• EXERCISE DETAILS
Please output exactly the part of the records below that opens with the line containing "<!-- shield labels -->" and closes with the line containing "<!-- north arrow -->", both lines included, and nothing else.

• DATA EXTRACTS
<<<<
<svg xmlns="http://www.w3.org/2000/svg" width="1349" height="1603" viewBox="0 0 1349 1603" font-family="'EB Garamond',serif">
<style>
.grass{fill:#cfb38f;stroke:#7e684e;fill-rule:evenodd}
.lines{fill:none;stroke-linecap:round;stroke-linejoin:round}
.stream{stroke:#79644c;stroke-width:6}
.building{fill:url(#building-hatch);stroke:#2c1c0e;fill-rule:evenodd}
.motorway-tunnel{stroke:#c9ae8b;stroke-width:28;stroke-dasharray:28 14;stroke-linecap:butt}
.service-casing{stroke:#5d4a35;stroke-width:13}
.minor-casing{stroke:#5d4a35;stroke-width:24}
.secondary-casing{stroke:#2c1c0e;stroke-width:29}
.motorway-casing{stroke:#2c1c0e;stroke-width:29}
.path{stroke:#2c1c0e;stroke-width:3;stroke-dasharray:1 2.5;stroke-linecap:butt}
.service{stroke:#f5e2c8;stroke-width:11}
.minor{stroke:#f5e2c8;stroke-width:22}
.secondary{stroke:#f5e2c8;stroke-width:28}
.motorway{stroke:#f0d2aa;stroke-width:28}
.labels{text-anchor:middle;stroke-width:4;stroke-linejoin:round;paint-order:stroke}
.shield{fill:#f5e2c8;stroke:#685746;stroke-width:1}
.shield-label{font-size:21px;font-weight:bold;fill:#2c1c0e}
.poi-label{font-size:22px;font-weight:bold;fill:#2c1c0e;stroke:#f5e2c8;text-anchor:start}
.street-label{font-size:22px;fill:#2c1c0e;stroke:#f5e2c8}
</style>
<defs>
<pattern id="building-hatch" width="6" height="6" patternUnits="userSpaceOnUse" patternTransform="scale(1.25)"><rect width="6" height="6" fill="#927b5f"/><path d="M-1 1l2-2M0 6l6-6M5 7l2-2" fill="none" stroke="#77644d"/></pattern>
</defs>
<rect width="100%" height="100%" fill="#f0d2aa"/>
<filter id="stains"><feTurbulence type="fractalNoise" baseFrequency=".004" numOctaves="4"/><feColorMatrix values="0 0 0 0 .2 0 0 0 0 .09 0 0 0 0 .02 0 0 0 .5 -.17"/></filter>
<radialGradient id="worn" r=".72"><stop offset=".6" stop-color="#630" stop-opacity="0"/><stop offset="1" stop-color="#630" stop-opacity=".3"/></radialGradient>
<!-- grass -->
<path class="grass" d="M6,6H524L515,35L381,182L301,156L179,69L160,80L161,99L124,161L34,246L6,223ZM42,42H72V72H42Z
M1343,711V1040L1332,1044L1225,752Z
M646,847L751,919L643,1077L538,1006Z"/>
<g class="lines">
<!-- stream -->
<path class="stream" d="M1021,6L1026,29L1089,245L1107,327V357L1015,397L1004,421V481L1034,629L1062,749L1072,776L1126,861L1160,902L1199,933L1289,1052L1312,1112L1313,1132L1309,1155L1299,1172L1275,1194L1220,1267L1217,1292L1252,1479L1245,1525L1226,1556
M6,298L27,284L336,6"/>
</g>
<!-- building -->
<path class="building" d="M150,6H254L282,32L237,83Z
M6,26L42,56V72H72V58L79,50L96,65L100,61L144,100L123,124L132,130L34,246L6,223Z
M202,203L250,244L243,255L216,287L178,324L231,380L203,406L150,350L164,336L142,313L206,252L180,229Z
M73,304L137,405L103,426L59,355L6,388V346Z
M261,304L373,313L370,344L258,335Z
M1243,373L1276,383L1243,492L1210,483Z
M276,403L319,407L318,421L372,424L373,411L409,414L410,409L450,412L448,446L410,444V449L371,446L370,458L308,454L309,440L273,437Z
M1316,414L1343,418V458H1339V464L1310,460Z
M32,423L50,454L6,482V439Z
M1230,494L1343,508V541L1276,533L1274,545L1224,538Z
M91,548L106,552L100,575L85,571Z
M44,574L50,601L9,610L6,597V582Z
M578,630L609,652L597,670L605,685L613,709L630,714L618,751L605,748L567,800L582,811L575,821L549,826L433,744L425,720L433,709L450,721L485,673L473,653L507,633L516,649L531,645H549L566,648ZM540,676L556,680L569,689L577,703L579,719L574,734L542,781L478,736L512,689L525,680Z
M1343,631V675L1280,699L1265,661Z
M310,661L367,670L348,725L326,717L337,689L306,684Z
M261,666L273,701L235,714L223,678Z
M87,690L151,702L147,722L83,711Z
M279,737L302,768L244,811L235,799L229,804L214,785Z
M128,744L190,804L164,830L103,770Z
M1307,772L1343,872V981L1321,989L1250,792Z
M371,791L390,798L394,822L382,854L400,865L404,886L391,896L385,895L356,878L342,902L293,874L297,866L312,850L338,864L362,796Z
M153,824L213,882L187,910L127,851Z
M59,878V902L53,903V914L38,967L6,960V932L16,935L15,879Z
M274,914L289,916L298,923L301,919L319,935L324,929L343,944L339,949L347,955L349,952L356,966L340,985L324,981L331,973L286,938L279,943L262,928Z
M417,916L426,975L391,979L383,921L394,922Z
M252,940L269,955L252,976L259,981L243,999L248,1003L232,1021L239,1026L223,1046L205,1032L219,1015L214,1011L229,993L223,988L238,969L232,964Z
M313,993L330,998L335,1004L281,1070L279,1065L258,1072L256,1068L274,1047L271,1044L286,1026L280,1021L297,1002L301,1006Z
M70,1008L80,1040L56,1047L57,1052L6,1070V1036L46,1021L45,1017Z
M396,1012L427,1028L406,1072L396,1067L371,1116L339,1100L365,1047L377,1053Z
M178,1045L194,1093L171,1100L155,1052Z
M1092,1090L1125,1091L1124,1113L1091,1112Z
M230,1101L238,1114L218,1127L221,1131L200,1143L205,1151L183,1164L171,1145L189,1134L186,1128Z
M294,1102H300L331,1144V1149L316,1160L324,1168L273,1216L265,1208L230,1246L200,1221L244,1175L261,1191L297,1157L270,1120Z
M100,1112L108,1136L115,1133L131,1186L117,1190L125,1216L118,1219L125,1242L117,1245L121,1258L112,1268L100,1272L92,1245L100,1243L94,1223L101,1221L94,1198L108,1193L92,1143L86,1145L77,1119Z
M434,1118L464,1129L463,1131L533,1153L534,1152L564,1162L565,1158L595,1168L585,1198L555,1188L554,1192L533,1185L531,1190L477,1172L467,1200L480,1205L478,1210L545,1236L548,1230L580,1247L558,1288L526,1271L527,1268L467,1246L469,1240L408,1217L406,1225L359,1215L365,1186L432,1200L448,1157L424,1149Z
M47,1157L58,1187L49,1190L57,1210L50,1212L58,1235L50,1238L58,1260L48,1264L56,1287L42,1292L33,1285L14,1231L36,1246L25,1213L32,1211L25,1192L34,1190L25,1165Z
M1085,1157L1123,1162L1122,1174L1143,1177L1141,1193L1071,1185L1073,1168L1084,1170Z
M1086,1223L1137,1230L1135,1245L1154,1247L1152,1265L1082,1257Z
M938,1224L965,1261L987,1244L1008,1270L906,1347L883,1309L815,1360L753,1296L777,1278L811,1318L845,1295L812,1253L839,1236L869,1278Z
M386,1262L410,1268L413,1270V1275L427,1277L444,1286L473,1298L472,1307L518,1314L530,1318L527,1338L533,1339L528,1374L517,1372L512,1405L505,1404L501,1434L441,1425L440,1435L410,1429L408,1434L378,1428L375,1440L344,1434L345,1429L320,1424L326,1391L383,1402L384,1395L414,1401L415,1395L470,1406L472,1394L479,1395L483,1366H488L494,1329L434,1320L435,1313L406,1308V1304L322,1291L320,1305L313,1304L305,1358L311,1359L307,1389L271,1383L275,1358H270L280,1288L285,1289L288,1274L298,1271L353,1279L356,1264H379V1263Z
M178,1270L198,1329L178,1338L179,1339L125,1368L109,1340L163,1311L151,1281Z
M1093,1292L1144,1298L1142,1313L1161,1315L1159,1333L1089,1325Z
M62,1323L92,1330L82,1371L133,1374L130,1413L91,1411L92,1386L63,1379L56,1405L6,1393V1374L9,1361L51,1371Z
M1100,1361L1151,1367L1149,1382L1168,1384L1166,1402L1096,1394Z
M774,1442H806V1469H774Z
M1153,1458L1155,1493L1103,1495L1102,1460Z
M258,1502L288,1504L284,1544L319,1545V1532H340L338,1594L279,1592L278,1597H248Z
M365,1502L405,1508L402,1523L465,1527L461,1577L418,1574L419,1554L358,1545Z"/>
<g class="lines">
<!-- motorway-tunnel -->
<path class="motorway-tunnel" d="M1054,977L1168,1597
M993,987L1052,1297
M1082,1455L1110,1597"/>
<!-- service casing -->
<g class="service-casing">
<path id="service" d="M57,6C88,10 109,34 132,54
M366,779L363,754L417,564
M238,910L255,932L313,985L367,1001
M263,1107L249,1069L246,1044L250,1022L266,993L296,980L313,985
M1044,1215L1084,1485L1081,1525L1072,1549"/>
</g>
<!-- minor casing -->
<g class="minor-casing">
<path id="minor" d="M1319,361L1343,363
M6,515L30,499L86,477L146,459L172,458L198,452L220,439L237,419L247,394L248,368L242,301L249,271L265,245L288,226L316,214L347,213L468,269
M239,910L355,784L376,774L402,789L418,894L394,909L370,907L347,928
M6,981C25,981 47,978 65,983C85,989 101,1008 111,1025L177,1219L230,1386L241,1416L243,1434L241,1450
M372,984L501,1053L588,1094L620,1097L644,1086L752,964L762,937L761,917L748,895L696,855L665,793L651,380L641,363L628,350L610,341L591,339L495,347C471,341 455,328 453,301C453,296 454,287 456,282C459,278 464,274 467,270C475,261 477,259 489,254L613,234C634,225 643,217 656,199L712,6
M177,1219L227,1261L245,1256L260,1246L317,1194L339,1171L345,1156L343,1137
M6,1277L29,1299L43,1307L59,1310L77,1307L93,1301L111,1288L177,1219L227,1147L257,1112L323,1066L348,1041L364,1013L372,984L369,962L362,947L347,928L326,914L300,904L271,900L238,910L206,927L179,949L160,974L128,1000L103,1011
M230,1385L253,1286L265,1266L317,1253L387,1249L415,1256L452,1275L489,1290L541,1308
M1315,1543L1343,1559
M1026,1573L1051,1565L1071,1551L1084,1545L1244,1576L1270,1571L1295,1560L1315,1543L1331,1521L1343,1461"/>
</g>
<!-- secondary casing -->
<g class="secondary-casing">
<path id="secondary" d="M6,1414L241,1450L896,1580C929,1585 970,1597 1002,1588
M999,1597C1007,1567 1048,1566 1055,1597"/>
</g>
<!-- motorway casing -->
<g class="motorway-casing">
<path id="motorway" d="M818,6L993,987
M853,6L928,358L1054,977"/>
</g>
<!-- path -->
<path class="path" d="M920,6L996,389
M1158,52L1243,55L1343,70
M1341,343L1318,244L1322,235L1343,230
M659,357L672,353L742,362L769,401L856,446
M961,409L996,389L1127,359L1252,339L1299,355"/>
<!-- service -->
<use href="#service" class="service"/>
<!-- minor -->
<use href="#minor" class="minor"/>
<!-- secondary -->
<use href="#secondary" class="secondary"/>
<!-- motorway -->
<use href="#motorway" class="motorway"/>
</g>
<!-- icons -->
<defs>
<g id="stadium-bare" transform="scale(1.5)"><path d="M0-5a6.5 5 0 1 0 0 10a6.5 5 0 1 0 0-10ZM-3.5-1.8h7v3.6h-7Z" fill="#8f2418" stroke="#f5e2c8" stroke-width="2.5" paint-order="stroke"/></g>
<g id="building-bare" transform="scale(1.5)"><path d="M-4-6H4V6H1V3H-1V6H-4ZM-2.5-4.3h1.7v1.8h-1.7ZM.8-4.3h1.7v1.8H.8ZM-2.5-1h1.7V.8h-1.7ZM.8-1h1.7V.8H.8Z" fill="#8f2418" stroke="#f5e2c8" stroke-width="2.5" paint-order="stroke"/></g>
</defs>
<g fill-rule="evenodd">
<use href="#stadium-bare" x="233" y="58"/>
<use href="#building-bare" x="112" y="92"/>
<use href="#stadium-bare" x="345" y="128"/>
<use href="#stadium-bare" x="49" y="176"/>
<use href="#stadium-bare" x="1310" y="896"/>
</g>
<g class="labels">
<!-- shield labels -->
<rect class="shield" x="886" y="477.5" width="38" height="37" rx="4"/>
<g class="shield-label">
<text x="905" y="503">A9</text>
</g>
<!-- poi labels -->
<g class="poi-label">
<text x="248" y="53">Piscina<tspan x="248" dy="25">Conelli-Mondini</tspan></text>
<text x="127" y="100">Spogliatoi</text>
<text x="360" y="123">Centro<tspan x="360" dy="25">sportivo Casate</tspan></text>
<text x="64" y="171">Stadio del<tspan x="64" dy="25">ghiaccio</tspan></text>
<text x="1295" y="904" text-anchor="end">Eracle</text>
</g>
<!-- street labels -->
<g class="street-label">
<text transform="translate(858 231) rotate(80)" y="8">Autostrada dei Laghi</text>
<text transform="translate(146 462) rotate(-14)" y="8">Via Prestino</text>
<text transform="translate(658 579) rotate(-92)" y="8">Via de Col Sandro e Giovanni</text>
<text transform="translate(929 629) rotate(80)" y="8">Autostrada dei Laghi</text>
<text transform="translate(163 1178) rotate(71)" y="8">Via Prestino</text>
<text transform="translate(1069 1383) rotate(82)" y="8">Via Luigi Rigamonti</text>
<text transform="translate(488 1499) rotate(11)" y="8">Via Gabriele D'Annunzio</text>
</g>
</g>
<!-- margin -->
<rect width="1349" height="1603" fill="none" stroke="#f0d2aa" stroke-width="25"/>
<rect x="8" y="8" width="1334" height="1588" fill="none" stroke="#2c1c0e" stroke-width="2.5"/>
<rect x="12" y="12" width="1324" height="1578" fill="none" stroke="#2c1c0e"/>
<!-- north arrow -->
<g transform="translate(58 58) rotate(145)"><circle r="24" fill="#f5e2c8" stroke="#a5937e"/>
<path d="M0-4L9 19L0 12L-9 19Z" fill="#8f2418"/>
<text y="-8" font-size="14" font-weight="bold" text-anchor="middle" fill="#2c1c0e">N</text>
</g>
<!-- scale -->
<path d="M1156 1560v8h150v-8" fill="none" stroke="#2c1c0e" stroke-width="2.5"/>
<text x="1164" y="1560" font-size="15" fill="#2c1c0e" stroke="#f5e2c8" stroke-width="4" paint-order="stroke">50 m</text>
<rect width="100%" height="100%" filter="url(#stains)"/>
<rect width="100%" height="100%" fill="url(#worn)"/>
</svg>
>>>>
• RESULT BELOW
<!-- shield labels -->
<rect class="shield" x="886" y="477.5" width="38" height="37" rx="4"/>
<g class="shield-label">
<text x="905" y="503">A9</text>
</g>
<!-- poi labels -->
<g class="poi-label">
<text x="248" y="53">Piscina<tspan x="248" dy="25">Conelli-Mondini</tspan></text>
<text x="127" y="100">Spogliatoi</text>
<text x="360" y="123">Centro<tspan x="360" dy="25">sportivo Casate</tspan></text>
<text x="64" y="171">Stadio del<tspan x="64" dy="25">ghiaccio</tspan></text>
<text x="1295" y="904" text-anchor="end">Eracle</text>
</g>
<!-- street labels -->
<g class="street-label">
<text transform="translate(858 231) rotate(80)" y="8">Autostrada dei Laghi</text>
<text transform="translate(146 462) rotate(-14)" y="8">Via Prestino</text>
<text transform="translate(658 579) rotate(-92)" y="8">Via de Col Sandro e Giovanni</text>
<text transform="translate(929 629) rotate(80)" y="8">Autostrada dei Laghi</text>
<text transform="translate(163 1178) rotate(71)" y="8">Via Prestino</text>
<text transform="translate(1069 1383) rotate(82)" y="8">Via Luigi Rigamonti</text>
<text transform="translate(488 1499) rotate(11)" y="8">Via Gabriele D'Annunzio</text>
</g>
</g>
<!-- margin -->
<rect width="1349" height="1603" fill="none" stroke="#f0d2aa" stroke-width="25"/>
<rect x="8" y="8" width="1334" height="1588" fill="none" stroke="#2c1c0e" stroke-width="2.5"/>
<rect x="12" y="12" width="1324" height="1578" fill="none" stroke="#2c1c0e"/>
<!-- north arrow -->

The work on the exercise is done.